Review

Review: The Pets We Have Killed, by Barbara Else

Reviewed by Anna Scaife


Accomplished storyteller Barbara Else has a wide-ranging body of work. Anna Scaife considers how the attention-grabbing title reflects this collection of short fiction.

The Pets We Have Killed. It is – if you’ll excuse me – a killer title, named for the final short story in long-established New Zealand author Barbara Else’s new collection. This latest book, hard on the heels of the memoir Laughing at the Dark (Penguin, 2023), marks a return to adult fiction for Else, whose publishing career includes six adult novels and seven books for children including the popular Go Girl, A Storybook of Epic New Zealand Women. 

The Pets We Have Killed may have just hit the bookshops, but alongside several new stories, parts of the book reach back into the archives of Else’s work, including a piece first published in literary magazine Salient in 1988. The collection explores the bounds of genre and form, from realist domestic stories of ‘ordinary’ women navigating relationships and motherhood, to forays into science fiction and dystopian futures. Else’s finely-tuned writing is remarkable for its brevity, saying just enough to bring the reader on the journey with the characters. Telling stories of whole lives in a few pages feels effortless, disguising the author’s clear skill for selecting essential details.

Of the 18 stories in the collection, a chunk dwell successfully in the realm of movement from girlhood to womanhood. Themes of sex and love worm through the pages. Often the young female protagonists are naive, expected to operate half in and half out of the adult world with little knowledge or guidance. Confidence follows narrator Dinah from childhood to married life as she tries to find answers to questions of love and sex; questions she knows not to ask or which have been shoved under the rug by the people around her. In the title story, a young teenager tries to decode the behaviour of her many ‘sisters’ when a man enters their dystopian community for the purposes of breeding. The narrator sums it up with this reflection, ‘it wasn’t fair, the way women kept things from you until you were a woman yourself.’

The persistent worry of motherhood features in the strongest of the stories. In quiet realist pieces Else dwells in the everyday with her ‘ordinary’ female protagonists navigating parenthood. In Moonbeam, a solo mother battles with her teenage son while the ghost of his absent father and the oppressive fog of the pandemic weighs heavily on them both.
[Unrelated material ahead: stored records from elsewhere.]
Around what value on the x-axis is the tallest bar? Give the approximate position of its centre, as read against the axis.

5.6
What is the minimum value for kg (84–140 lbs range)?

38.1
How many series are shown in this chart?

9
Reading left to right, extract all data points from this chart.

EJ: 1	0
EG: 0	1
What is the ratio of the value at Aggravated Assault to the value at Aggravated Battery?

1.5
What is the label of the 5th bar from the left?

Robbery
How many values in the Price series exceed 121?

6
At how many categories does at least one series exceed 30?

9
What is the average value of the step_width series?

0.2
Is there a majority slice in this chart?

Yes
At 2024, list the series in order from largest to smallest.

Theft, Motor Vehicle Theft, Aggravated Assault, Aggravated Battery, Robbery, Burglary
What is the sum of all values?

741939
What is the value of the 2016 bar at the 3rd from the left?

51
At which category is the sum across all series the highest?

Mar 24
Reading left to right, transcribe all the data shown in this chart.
In Imaginary Friends Covid again taints the atmosphere as a young mother struggles to interpret the inner world of her four-year-old son, played off against her memories of blurred lines between childhood fantasy and memory. In File: On Woman, 30 a wife and mother struggles to adjust to a move from a small town to the city. In each, Else successfully captures a profound aloneness, artfully rendering the hollowing out of a person who must put the needs of others ahead of her own.

Many of the pieces are brief, most just six or seven pages, yet often spanning long periods of time, jump cutting in some cases from childhood to parenthood to old age. There is variety in the writing form, from traditional narratives to stories written partially in letters between medical professionals, to an imagining of a policy analyst in 2075 proposing a new electoral system. Of these more experimental pieces, New Elections and Darklings stood out for their more didactic approach, drawing clear lines to climate change anxiety and politics in a way that leaves them less at home alongside other stories in the collection.

It’s worth saying, I think, that no pets were murdered in the making of this book. As well as capturing attention, the title does two jobs. Firstly, it reminds me of the old writing expression ‘kill your darlings,’ meaning to get rid of any unnecessary words or phrases in your writing - even those which are beloved - if they don’t serve the story. Here, Barbara Else demonstrates her prowess with the red pen, leaving only what is necessary. Secondly, the title feels expansive, spanning time across past, present and future, just as these stories do for both the author and her characters.

Anna Scaife is a graduate of the Masters of Creative Writing at the International Institute of Modern Letters. Her short fiction has appeared in Landfall, Newsroom, takahē, Turbine, Flash Frontier and At the Bay | Te Kokuru.